Robert Muir wrote:
> On Mon, Nov 23, 2015 at 2:42 PM, Sanjoy Das
> <[email protected]>  wrote:
>> Hi all,
>>
>> I work for a JVM vendor, and we're interested in obtaining / creating
>> a set of Lucene benchmarks for internal use.  We plan to use these for
>> performance regression testing and general performance analysis
>> (i.e. to make sure Lucene performs well on our JVM).  I'm especially
>> interested in benchmarks that demonstrate opportunities for
>> improvements in our JIT compiler.
>>
>> While I imagine that the lucene/benchmark/ directory is probably the
>> right place to start, I have a few high-level questions that are best
>> answered by people on this mailing list:
>
> Actually I think http://people.apache.org/~mikemccand/lucenebench/
> might be better for your purposes. Code is currently located here:
> https://github.com/mikemccand/luceneutil

I just replied to Mike about this -- ideally the benchmarks I'm
looking for should run relatively quickly (i.e. < 30 min).

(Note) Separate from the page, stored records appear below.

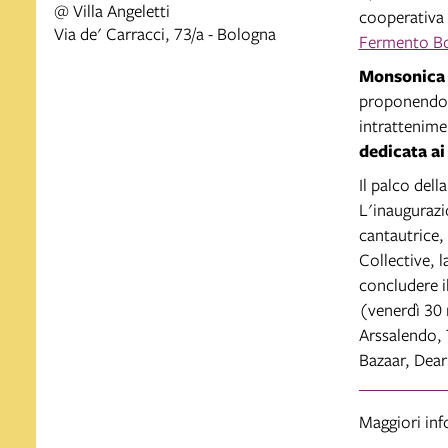
@ Villa Angeletti
cooperativa 
Via de' Carracci, 73/a - Bologna
Fermento Bo
Monsonic
proponendo ge
intrattenime
dedicata ai
Il palco dell
L'inaugurazi
cantautrice,
Collective, 
concludere i
(venerdì 30 m
Arssalendo, 
Bazaar, Dear
Maggiori in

However, if the lucenebench is the right thing to run, I'd rather have
a good benchmark that takes a while to finish over a misleading
benchmark that runs quickly. :)

>> - Are there realistic Lucene workloads that are bottle-necked on the
>>    JVM's performance (JIT, GC etc.) and *not* e.g. disk / network IO?
>>    If so, what are some examples?
>
> You can see some changes in query graphs when the JVM was upgraded at
> the above link. In some cases they are not positive. For example, why
> did indexing throughput drop significantly when upgrading from
> 1.8.0_25 to 1.8.0_40? (annotation BD in
> http://people.apache.org/~mikemccand/lucenebench/indexing.html)

I don't work on OpenJDK, so I cannot comment on OpenJDK's performance;
but that is an interesting data point nevertheless.  It certainly
shows that improving the JVM can help, and vice versa.

>> - How relevant are the Dacapo "luindex" and "lusearch" benchmarks
>>    today?  Will porting them to the latest version of Lucene give me a
>>    benchmark representative of modern Lucene usage, or has Lucene's
>>    performance characteristics evolved in fundamental ways since Dacapo
>>    was published?
>
> Some things have changed since lucene 2.4 such as much better
> concurrency when indexing with multiple threads, the use of bulk
> integer decompression methods vs vByte compression, and so on. Also
> support for new data structures like column-stride fields were added,
> and the use cases around those (e.g. faceted search) are probably not
> represented.

Thanks, that is very useful to know.